◆ **Assigned task**
From the records below, copy out exactly the lines from the one containing "protein (brown) displays" to the one containing "staining of normal", both included. Add nothing else.

[Records excerpted from a collection]
= = = =

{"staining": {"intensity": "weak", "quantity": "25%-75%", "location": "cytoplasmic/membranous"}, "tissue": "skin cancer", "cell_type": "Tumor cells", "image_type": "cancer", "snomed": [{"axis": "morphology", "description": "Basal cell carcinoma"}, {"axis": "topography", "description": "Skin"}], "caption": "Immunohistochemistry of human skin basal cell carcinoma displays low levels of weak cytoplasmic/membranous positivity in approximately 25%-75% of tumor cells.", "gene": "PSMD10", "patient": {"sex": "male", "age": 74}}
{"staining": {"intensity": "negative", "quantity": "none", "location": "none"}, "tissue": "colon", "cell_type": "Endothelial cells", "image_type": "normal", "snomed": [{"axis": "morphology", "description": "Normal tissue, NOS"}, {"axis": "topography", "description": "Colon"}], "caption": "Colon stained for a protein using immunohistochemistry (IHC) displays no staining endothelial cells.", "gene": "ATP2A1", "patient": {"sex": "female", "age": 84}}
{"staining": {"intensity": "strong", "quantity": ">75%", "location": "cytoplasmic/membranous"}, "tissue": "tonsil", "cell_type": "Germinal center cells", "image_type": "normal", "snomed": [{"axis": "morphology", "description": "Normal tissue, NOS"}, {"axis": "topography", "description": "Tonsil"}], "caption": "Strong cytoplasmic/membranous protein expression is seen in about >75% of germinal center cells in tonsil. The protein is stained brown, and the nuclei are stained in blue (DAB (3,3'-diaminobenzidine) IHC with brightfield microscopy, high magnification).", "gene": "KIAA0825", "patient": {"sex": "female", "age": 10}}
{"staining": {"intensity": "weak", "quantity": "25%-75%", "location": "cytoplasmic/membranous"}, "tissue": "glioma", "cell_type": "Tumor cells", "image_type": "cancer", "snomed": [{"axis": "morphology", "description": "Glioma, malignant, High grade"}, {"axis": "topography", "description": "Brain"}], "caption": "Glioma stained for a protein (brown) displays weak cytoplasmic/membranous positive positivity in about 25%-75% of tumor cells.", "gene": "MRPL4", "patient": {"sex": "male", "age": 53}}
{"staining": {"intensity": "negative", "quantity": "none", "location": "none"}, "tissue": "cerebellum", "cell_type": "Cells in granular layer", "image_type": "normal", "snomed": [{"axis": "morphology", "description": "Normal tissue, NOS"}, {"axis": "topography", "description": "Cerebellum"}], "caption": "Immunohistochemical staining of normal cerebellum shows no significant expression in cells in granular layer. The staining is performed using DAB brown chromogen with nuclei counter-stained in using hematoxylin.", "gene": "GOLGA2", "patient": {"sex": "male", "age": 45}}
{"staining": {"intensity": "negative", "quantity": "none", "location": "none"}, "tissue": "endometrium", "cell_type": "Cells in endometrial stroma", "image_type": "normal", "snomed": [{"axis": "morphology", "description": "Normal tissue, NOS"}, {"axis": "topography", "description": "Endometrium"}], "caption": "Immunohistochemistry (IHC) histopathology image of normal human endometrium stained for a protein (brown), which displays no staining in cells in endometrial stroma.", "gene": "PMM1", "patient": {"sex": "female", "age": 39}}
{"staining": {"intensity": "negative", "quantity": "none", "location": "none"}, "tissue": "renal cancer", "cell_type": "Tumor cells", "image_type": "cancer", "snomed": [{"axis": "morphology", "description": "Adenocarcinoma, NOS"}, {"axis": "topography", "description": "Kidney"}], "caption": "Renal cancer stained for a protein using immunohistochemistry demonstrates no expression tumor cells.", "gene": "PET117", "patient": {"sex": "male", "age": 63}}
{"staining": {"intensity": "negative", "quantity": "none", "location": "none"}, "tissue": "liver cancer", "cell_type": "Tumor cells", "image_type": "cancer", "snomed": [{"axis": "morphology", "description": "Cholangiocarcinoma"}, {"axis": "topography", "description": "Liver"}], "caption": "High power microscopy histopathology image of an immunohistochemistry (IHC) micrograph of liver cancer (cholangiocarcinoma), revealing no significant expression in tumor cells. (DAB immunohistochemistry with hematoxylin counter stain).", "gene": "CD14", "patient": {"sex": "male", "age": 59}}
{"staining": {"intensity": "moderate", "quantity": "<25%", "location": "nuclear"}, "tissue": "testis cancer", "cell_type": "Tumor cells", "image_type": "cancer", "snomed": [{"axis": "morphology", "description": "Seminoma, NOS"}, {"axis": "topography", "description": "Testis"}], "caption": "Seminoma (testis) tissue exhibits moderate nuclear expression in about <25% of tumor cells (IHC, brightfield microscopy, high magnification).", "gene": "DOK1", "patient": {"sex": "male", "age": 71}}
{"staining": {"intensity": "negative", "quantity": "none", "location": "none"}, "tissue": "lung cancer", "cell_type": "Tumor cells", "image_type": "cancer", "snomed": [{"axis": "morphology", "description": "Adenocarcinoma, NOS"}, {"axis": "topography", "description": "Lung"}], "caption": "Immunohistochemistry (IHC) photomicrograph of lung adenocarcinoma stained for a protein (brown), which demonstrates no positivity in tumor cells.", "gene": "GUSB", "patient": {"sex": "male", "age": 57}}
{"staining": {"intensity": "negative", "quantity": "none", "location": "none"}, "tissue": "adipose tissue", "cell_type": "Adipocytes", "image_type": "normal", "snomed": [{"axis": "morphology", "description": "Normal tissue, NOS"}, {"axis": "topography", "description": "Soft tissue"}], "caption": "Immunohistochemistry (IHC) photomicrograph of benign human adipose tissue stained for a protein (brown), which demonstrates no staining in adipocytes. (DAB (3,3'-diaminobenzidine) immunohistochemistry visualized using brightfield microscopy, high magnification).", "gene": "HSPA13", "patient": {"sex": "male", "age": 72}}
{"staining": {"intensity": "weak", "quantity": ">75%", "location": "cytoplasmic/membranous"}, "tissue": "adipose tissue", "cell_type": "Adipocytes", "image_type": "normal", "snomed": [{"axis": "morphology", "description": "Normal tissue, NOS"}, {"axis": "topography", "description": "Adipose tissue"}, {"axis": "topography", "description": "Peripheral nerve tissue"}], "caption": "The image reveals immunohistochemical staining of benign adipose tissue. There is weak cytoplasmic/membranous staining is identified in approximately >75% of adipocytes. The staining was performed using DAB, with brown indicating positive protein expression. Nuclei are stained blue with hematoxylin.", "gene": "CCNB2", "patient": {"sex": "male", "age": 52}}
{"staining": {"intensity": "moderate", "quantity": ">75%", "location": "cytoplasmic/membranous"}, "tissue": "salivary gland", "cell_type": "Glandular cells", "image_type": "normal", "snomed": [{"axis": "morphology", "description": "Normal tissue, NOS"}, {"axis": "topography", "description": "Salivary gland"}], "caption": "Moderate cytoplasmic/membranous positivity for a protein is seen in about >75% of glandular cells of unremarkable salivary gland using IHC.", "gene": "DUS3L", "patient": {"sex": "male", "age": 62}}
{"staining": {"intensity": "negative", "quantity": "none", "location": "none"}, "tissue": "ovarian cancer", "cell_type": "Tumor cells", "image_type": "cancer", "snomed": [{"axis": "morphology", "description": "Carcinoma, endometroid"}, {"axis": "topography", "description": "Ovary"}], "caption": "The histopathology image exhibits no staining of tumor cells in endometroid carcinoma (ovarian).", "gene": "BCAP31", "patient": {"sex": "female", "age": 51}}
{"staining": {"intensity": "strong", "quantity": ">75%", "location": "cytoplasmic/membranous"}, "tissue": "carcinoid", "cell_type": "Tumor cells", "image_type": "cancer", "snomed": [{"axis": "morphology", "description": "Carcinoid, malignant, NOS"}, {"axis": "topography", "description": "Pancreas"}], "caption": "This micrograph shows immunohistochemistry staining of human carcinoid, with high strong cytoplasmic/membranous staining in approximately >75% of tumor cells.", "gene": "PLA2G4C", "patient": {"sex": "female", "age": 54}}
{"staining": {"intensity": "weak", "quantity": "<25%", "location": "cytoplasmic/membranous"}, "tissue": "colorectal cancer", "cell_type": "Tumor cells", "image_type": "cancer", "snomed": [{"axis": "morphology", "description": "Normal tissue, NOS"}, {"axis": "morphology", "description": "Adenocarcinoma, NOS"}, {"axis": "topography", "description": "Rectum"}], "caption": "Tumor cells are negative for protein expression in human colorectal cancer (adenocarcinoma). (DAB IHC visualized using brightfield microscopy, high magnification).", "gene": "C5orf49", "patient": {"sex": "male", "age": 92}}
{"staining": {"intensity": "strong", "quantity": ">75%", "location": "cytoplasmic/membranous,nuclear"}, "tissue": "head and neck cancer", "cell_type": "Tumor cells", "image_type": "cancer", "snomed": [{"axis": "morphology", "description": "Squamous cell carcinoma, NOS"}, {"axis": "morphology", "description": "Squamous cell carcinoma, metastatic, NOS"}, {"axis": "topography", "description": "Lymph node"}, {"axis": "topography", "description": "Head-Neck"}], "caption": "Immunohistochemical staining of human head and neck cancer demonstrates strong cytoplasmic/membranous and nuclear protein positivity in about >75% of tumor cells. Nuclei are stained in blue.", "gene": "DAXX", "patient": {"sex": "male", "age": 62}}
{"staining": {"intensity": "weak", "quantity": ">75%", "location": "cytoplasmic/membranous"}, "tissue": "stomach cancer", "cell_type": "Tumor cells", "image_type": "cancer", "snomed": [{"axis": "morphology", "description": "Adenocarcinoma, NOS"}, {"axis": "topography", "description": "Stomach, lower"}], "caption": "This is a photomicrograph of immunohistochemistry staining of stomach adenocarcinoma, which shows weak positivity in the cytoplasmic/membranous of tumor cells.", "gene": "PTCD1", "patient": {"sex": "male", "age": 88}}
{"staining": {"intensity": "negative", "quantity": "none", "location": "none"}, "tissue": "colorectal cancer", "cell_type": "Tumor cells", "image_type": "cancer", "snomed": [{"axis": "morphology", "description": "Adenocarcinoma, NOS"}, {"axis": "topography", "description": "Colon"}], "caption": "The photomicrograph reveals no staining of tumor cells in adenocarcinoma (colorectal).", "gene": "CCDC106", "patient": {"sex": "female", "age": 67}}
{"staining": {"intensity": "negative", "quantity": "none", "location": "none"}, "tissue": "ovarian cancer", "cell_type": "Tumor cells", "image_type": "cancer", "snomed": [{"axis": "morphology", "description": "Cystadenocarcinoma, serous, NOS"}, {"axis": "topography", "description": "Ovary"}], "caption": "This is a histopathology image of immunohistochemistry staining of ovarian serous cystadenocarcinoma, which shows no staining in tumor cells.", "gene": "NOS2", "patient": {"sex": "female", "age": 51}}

= = = =

◆ **Finished exercise**
{"staining": {"intensity": "weak", "quantity": "25%-75%", "location": "cytoplasmic/membranous"}, "tissue": "glioma", "cell_type": "Tumor cells", "image_type": "cancer", "snomed": [{"axis": "morphology", "description": "Glioma, malignant, High grade"}, {"axis": "topography", "description": "Brain"}], "caption": "Glioma stained for a protein (brown) displays weak cytoplasmic/membranous positive positivity in about 25%-75% of tumor cells.", "gene": "MRPL4", "patient": {"sex": "male", "age": 53}}
{"staining": {"intensity": "negative", "quantity": "none", "location": "none"}, "tissue": "cerebellum", "cell_type": "Cells in granular layer", "image_type": "normal", "snomed": [{"axis": "morphology", "description": "Normal tissue, NOS"}, {"axis": "topography", "description": "Cerebellum"}], "caption": "Immunohistochemical staining of normal cerebellum shows no significant expression in cells in granular layer. The staining is performed using DAB brown chromogen with nuclei counter-stained in using hematoxylin.", "gene": "GOLGA2", "patient": {"sex": "male", "age": 45}}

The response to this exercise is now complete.